Thank you again for your help.


Hi miykael,

Thanks for posting and explaining so well your question.

Sorry for reviving this thread, but I’d like to contribute in this discussion. It’s actually surprising that the topic is not so clear in our community.

Although less sensitive, obtaining first-level contrasts to be later taken to the second-level (your approach 1) is the easiest and the recommended way for SPM, at least in the case of a within-subjects design. This approach partitions the GLM error into separate components, which does not offer concerns about non-sphericity and controls false-positive results (when compared to pooled error).

Regarding repeated-measures design, one can then create 1st-level ANOVA contrasts for each run and average them in ImCalc (for SPM users). The one takes the averages to the 2nd-level contrast, which can be the mean across subjects.

For references, please refer to:

  • Henson R.N. (2015) Analysis of Variance (ANOVA). In: Arthur W. Toga, editor. Brain Mapping: An Encyclopedic Reference, vol. 1, pp. 477-481.
  • McFarquhar M. (2019). Modeling Group-Level Repeated Measurements of Neuroimaging Data Using the Univariate General Linear Model. Frontiers in Neuroscience, vol. 13.

Thanks to Guillaume Flandin for helping me to clarify this topic.

1 Like

Hi @miykael ,

I am a bit late to the game, but was wondering whether you were able to resolve how to model the group X treatment 2nd-level interaction in SPM via nipype?

For context, I have a 2 x 7 repeated-measures design. Factor A is a simple between-subject/group factor (liberals/conservatives) and Factor B are within-subject/exp. conditions (7 different trial categories).

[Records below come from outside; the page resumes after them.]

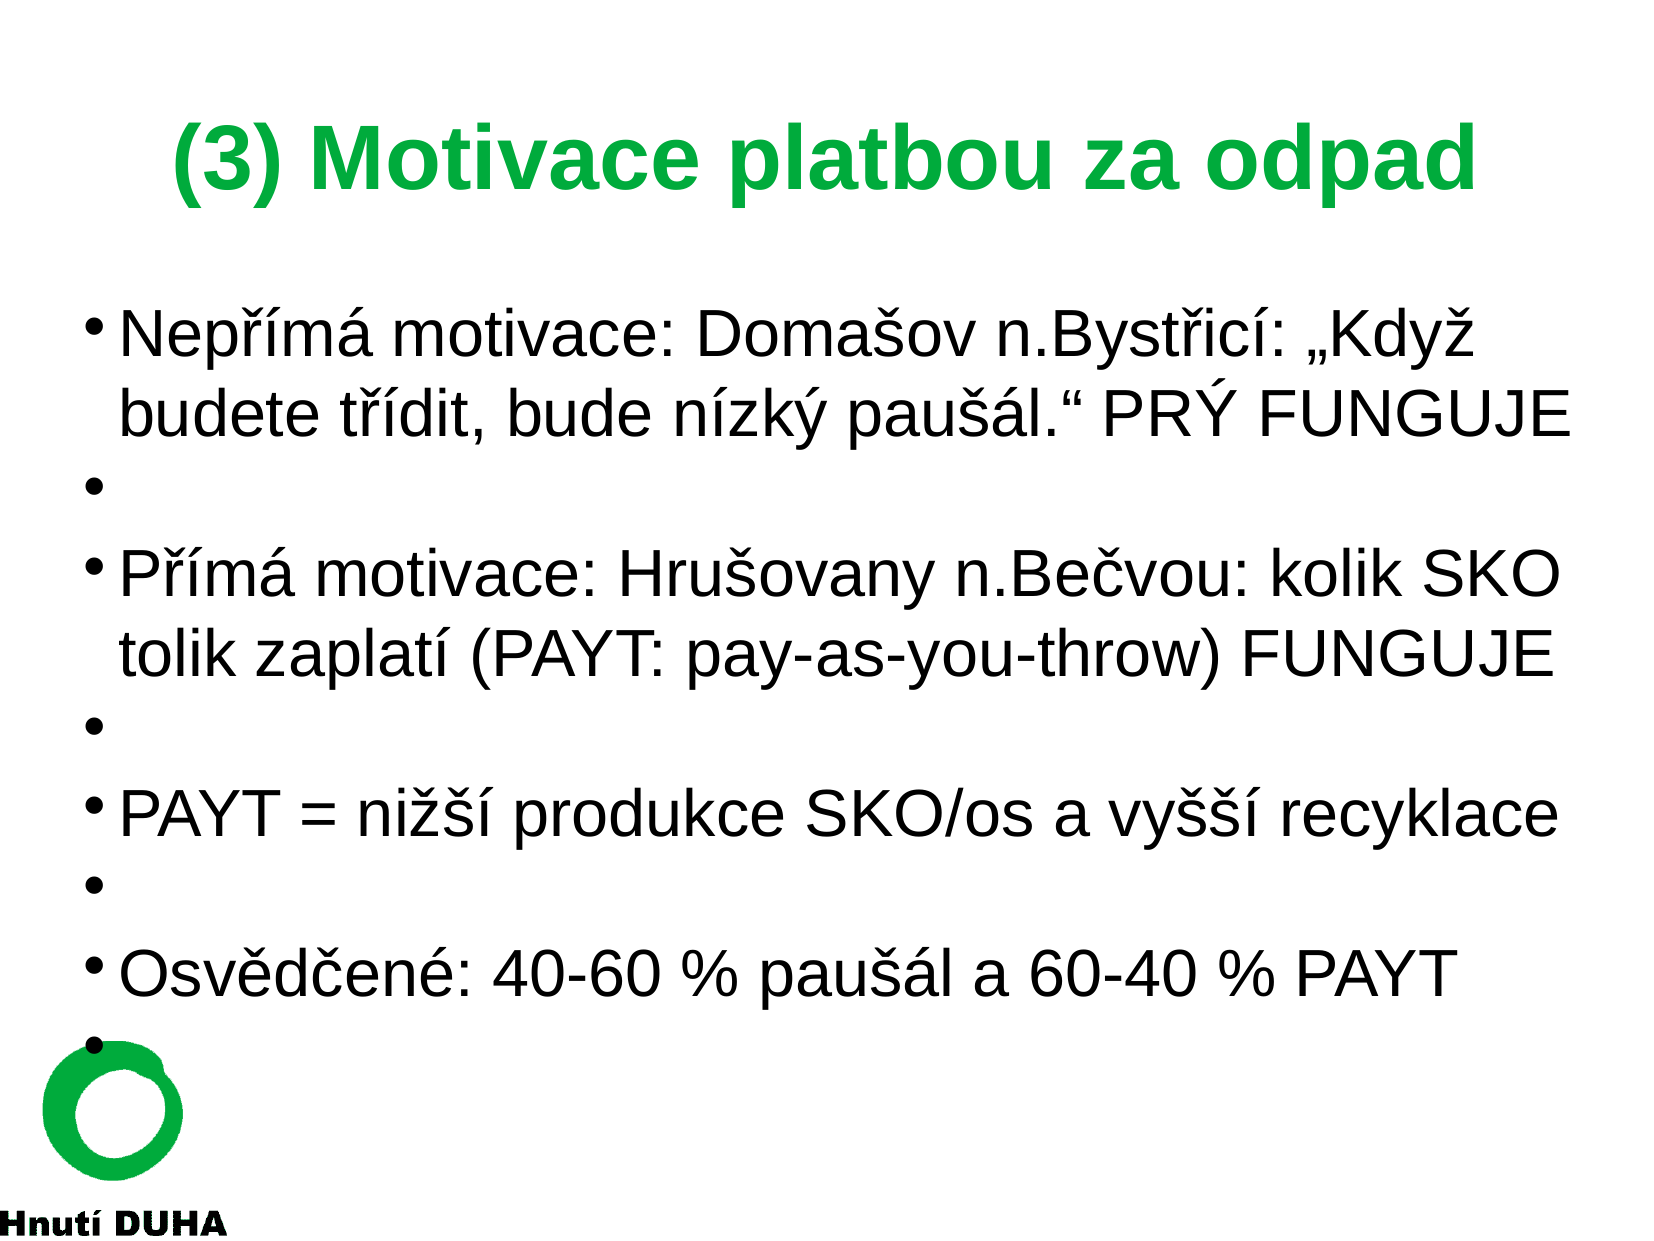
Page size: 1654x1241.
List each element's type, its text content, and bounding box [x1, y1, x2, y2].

text_box Nepřímá motivace: Domašov n.Bystřicí: „Když budete třídit, bude nízký paušál.“ PRÝ FUNGUJE Přímá motivace: Hrušovany n.Bečvou: kolik SKO tolik zaplatí (PAYT: pay-as-you-throw) FUNGUJE PAYT = nižší produkce SKO/os a vyšší recyklace Osvědčené: 40-60 % paušál a 60-40 % PAYT [82, 290, 1607, 1009]
picture [0, 1040, 227, 1237]
text_box (3) Motivace platbou za odpad [23, 49, 1630, 256]
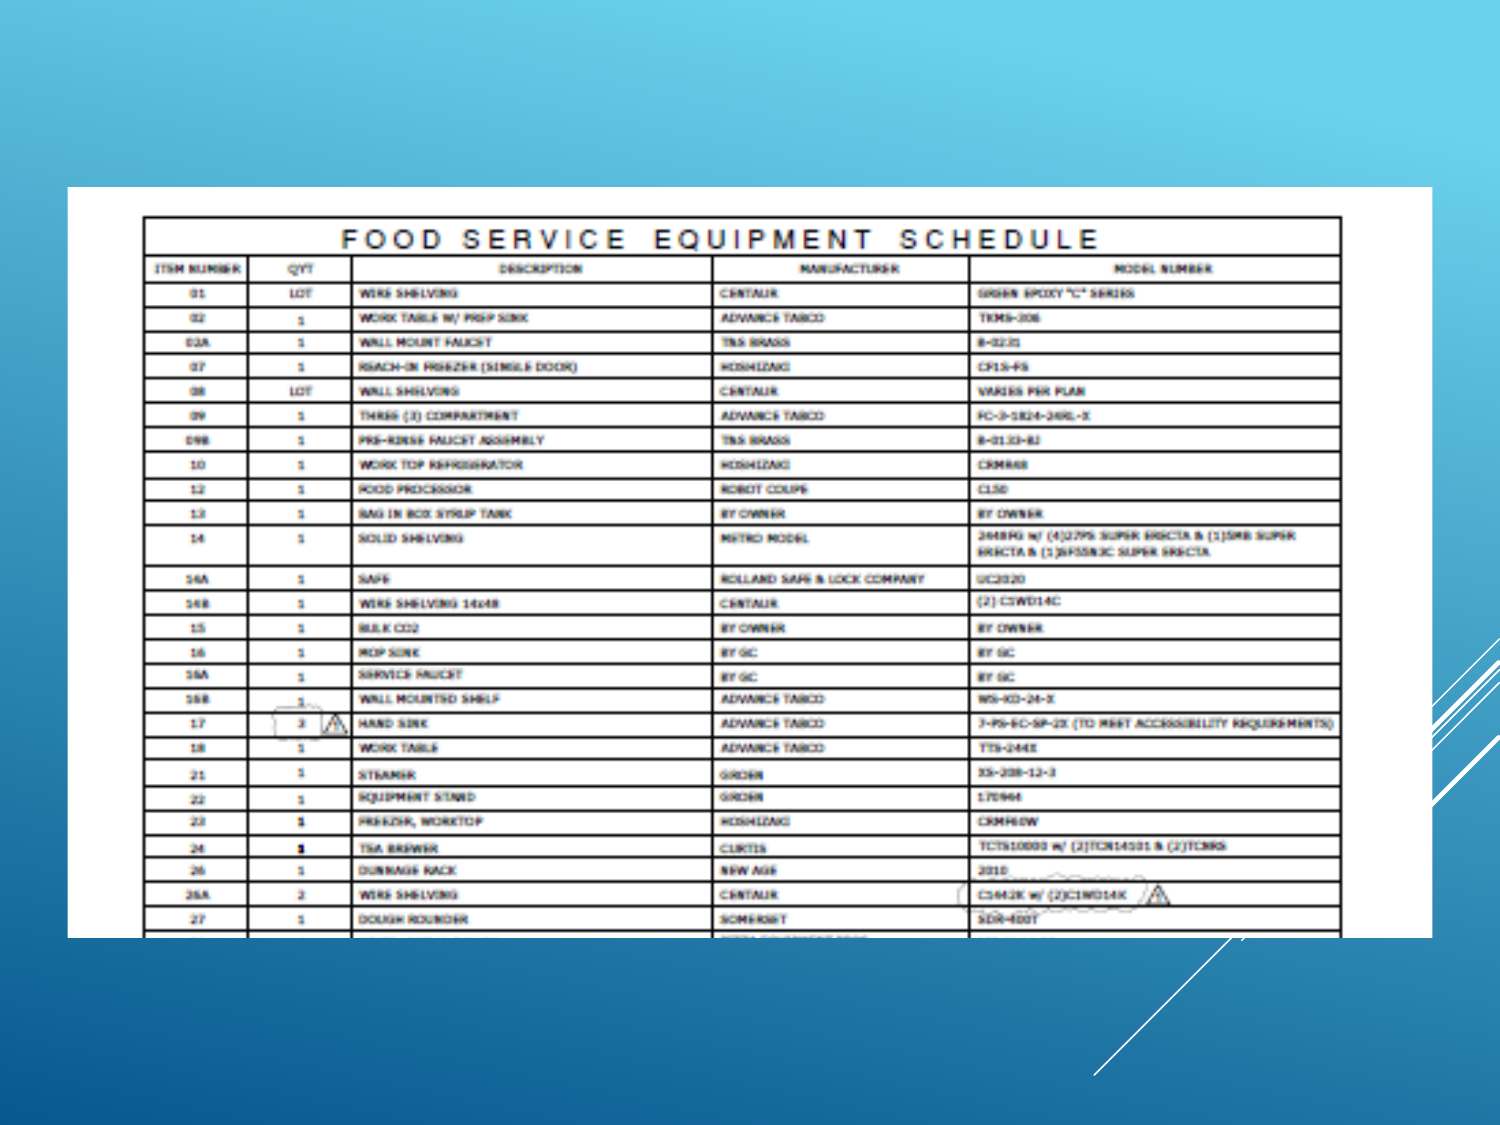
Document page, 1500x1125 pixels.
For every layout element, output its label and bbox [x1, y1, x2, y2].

picture [67, 187, 1433, 938]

On the 1st level, I have already conducted T-contrasts for every exp. condition vs. control, so I end up with 7 con_images per subject, for a total of 420 con_images (60 subjects total, 30 per group). I would now like to run a 2-LV analysis that captures the interaction between group X condition. I assume that the FactorialDesign is the appropriate class here, followed by EstimateModel and EstimateContrast.

My main questions are:

  1. how do I define the desired interaction contrast
  2. what would a potential nipype pipeline for this workflow look like?

Many thanks in advance!